» Excerpt to read
•••

What made this announcement stand out was that it was first time a daily newspaper publisher had reached the point where it was no longer able to manage its own decline.

Local newspaper closures aren’t new. They happen with regularity, as do redundancy announcements. They are never done through preference, only ever by necessity. Common journalistic wisdom is that newspapers close when ‘greedy owners’ can’t make enough money from them. They close when they are losing money — a moment which has usually been delayed significantly through cost management, more commonly known as cost-cutting.

To those within in the industry and tasked with delivering a future, it’s becoming increasingly clear that regardless of ownership structure, every publisher is facing the same challenge: To make enough money to remain in business.

A bolt from the blue?

The NUJ described the Chronicle’s announcement as a ‘bolt from the blue.’ It had, however, been somewhat predicted by editor David Whaley’s at last year’s Society of Editor’s conference.

It had a searing honesty I left feeling those in the room needed to hear:

“In Oldham we’ve had an evening newspaper for 157 years. I’d like to think we play a big part in democracy.

“With the pressures on the pension fund deficit and other things one day we could walk in and the door won’t open, that’s the reality.”

Indeed, as far back as 2008, the Oldham Chronicle had reported losses. The collapse of the company which owned the Chronicle, a small independent publisher, is a massive loss to Oldham. It also should serve as a moment for the industry to assess what comes next — and which discussions we focus on.

All in it together

As events in Oldham have shown, regardless of ownership structure or profit requirement, if a publication isn’t making money, it can’t survive.

Journalists love a David v Goliath battle. Steve Dyson picked up that theme in his recent column on Holdthefrontpage entitled: “The future is beautifully small and beautifully local.” He celebrates a series of publishers entering the market — but is it that simple?

Look at the South London Press going into administration after being sold on to its managers by Tindle (before being bought), or the temporary shutdown of the Sunday Independent earlier this year.

Both have benefitted from new owners coming in — but if small were beautiful, then surely that wouldn’t have been required. As Dave Whaley made so clear at the Society of Editors conference, working for a small publisher just brings different challenges.

•••

» Data extract
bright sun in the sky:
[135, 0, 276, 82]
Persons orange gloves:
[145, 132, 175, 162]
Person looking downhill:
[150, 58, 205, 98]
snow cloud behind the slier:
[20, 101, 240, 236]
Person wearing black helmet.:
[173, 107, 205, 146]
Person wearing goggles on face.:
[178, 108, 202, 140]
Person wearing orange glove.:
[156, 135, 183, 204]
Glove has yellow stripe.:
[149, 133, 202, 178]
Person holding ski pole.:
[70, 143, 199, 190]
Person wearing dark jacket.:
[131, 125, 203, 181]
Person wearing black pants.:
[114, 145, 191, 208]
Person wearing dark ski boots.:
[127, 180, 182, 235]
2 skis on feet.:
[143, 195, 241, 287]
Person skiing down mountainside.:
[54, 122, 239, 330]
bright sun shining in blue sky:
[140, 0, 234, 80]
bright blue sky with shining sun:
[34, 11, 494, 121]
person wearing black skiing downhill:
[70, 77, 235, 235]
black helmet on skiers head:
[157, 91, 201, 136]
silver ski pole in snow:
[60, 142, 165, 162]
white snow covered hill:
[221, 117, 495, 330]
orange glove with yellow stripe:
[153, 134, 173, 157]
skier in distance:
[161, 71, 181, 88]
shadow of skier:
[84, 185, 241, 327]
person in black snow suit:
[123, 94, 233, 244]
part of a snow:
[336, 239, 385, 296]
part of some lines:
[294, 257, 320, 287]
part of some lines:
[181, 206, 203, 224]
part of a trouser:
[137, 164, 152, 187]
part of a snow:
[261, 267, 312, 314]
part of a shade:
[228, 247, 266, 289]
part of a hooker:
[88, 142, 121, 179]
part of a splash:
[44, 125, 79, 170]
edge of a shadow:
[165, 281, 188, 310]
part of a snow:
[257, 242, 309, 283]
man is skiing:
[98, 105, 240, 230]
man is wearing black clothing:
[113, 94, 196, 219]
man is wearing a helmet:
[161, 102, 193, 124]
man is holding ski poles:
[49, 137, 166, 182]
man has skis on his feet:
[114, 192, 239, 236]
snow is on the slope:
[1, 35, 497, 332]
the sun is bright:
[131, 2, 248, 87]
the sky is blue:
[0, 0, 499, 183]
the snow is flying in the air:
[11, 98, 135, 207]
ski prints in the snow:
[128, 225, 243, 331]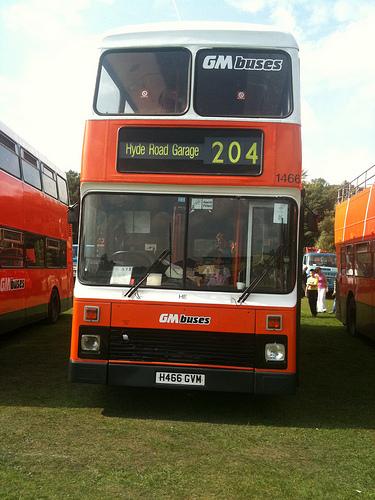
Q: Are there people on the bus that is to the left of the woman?
A: Yes, there is a person on the bus.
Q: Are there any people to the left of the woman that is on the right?
A: Yes, there is a person to the left of the woman.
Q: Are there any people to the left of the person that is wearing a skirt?
A: Yes, there is a person to the left of the woman.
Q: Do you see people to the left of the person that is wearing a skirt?
A: Yes, there is a person to the left of the woman.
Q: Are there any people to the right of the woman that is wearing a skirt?
A: No, the person is to the left of the woman.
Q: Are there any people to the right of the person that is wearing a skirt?
A: No, the person is to the left of the woman.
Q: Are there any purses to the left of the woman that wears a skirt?
A: No, there is a person to the left of the woman.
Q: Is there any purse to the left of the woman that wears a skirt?
A: No, there is a person to the left of the woman.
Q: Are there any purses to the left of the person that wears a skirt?
A: No, there is a person to the left of the woman.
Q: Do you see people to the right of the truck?
A: No, the person is to the left of the truck.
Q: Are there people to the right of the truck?
A: No, the person is to the left of the truck.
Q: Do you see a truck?
A: Yes, there is a truck.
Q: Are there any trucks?
A: Yes, there is a truck.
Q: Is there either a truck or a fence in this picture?
A: Yes, there is a truck.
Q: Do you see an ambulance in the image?
A: No, there are no ambulances.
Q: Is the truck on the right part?
A: Yes, the truck is on the right of the image.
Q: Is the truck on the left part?
A: No, the truck is on the right of the image.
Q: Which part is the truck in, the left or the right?
A: The truck is on the right of the image.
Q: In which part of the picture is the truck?
A: The truck is on the right of the image.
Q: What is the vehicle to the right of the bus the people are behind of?
A: The vehicle is a truck.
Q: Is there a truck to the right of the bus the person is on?
A: Yes, there is a truck to the right of the bus.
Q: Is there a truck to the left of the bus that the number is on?
A: No, the truck is to the right of the bus.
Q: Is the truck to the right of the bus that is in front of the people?
A: Yes, the truck is to the right of the bus.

•••

» Goals
(a) In the article about the Oldham Chronicle's closure, condense the paragraph beginning "Local newspaper closures aren't new" into a shorter version that keeps its main facts.
(b) Extend the article about the Oldham Chronicle's closure, picking up right after its last sentence.

» Expected outputs
(a) Local newspaper closures and redundancy announcements happen regularly, and always out of necessity rather than choice. Journalists commonly blame "greedy owners" who can't make enough money, but papers actually close when they are losing money, a point usually delayed for a long time through cost-cutting.

(b)
The Cleethorpes Chronicle opened in the late 2000s, and claimed to be bringing a dedicated newspaper back to Cleethorpes for the first time in decades. By some commentators, it was heralded as what publishers should be doing: Keeping it local, being skeptical about digital and having faith in print.

It closed during the summer. I always thought it was a particularly innovative newspaper — simple things like publishing two weeks of what’s on every week because readers like to plan ahead impressed me — but when it closed its owners explained that the challenge to gain enough revenue was just too great.

Journalism’s challenge goes beyond ownership structure — it’s about revenue.

Ultimately every news brand is owned by someone. Very few of those someones are happy for their titles to run at a loss. They may only want a nominal return, such as some of the community-owned operations, or a finer margin than PLC shareholders demand, but a profit is still required. And in the global, tech-led world our readers have migrated to, scale is a huge asset for publishers.

One common battle

People I talk to in the independent sector say life is every bit as tough for them as it is for the bigger publishers.

Indeed, in some ways it can be tougher. At least larger publishers have the chance to chase down the benefits which come from scale as they seek to wrestle with the challenge which unites the industry: The migration of revenue from the gated, controlled garden of local print to the crowded local space that is digital.

Years ago, being super local and seen as such was an insurmountable strength commercially. Two words changed that: Facebook and Google. They aren’t local, but they devote millions to make themselves first choice in the local market for digital advertising spend. They don’t spend a penny on creating content — and only recently have they actively sought to help publishers financially. Should they do more? You bet.

That’s why I am circumspect about the long-term viability of the new generation of hyperlocal news publications in print. Are they providing something different to Facebook or Google, or have their clients not yet discovered what they can achieve locally through both?

How do you compete with that? Well, by being local, being trusted, and big enough to deliver what advertisers want: Big local audiences, with advertising placed in a brand-safe environment. Only publishers can offer that online, not platforms.

Digital is the only long-term future for local journalism

Digital is not replacing all of the money being lost in print. But it does contribute many many millions, and publishers which focus on driving audiences, and understanding those audiences, will be the ones who secure more revenue now and in the future.

The ones with the ability to invest in that future will also be the ones which prosper, finding new commercial solutions, new platforms for engagement, new training for journalists to focus as much on building community and writing copy, and new services which appeal to readers who, by extension, are consumers too.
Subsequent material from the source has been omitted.